[Task instructions]
- A) Decide whether each statement below agrees with the patch text, answering yes or no and quoting the words of the text that settle it. (i) The race between percpu_counter_sum() and the percpu_counter_add_batch() fastpath is caused by CPU hotplug. (ii) The change touches two files. (iii) Overall, the change deletes more lines than it inserts.
- B) Output the portion of the patch text that begins at the words "percpu_counter_sum() is still" and stops after the words "CPU hotplug though.".
- C) According to the patch text, which commit does this change fix?

[Page text]
Implement #2 and plug the race completely.

percpu_counter_sum() is still inherently racy against a concurrent
percpu_counter_add_batch() fastpath unless externally serialized. That's
completely independent of CPU hotplug though.

Fixes: 8b57b11cca88 ("pcpcntrs: fix dying cpu summation race")
Signed-off-by: Thomas Gleixner <[email protected]>
Cc: Dennis Zhou <[email protected]>
Cc: Tejun Heo <[email protected]>
Cc: Christoph Lameter <[email protected]>
Cc: Dave Chinner <[email protected]>
Cc: Yury Norov <[email protected]>
Cc: Andy Shevchenko <[email protected]>
Cc: Rasmus Villemoes <[email protected]>
Cc: Ye Bin <[email protected]>
Cc: [email protected]
---
include/linux/cpuhotplug.h | 2 -
lib/percpu_counter.c | 57 +++++++++++++++++++--------------------------
2 files changed, 26 insertions(+), 33 deletions(-)

[Raw data]

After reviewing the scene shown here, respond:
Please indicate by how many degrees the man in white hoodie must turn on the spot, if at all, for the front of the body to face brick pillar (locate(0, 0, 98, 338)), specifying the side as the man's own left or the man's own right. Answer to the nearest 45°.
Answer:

[Per-task outputs]
- A)
(i) No: "completely independent of CPU hotplug"
(ii) Yes: "2 files changed"
(iii) Yes: "26 insertions(+), 33 deletions(-)"

- B)
percpu_counter_sum() is still inherently racy against a concurrent
percpu_counter_add_batch() fastpath unless externally serialized. That's
completely independent of CPU hotplug though.

- C) 8b57b11cca88 ("pcpcntrs: fix dying cpu summation race")